Вероника рисовала себя, вписывала в пейзаж мастерской вглядываясь в свое большое фото, но внезапно она поняла: что-то идет не так. Вероника замерла и, вздрогнув, отступила от холста. На нее с холста смотрела она же, но только пятнадцатилетняя.
Появилось ощущение чьего-то присутствия в пустой мастерской. Оглянувшись, она увидела девочку в клетчатой рубашке, запачканной краской, и так реально было её присутствие! Вероника смахнула слезинку и сделала шаг навстречу себе прошлой, их руки сблизились.

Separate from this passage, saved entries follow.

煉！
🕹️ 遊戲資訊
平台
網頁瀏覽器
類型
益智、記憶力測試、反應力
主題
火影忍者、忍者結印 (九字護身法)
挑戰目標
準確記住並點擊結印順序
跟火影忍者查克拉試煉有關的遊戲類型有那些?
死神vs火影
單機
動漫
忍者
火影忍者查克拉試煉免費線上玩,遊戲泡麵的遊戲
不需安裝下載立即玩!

Вероника была так напугана, что отбросила кисть, как бы она ни пыталась нарисовать Катю, на холсте вырисовывалась женщина, похожая на нее саму, но старше. Не выдержав, Катя подошла и тоже взглянула на холст.
– Ну вот видишь, ты нарисовала себя значительно старше.
Вероника оторвалась от холста и посмотрела на подругу уже каким-то иным взглядом, и от этого лучистого взгляда Кате стало совсем светло на душе.
– Катя, я обязательно нарисую твой портрет, – сказала Вероника, – и это будет лучший портрет в мире! Ты лучшая подруга! А я стану художницей, лучшей в мире, богатой и знаменитой!
– Станешь богатой, зазнаешься! – весело осадила подругу Катя. Расхохотавшись, подружки начали дурачиться и шутливо пихать друг друга, а потом пустились в пляс под ритмы «Машины времени».
Окружающий мир смотрел на девчонок через окно, их радость, их счастье, и жажда первых открытий – всему он был свидетелем. Нерасторжимая связь времен скрепила берега, на одном из которых девочки ещё юны и со страхом и тревогой смотрят в будущее. На другом, прожив определенную часть жизни, они смотрят на прошлое и не верят, что те беспечные девчонки и есть они сами.
За окном окружающий мир не совсем плавно, но стремительно перетекал в двадцать первый век.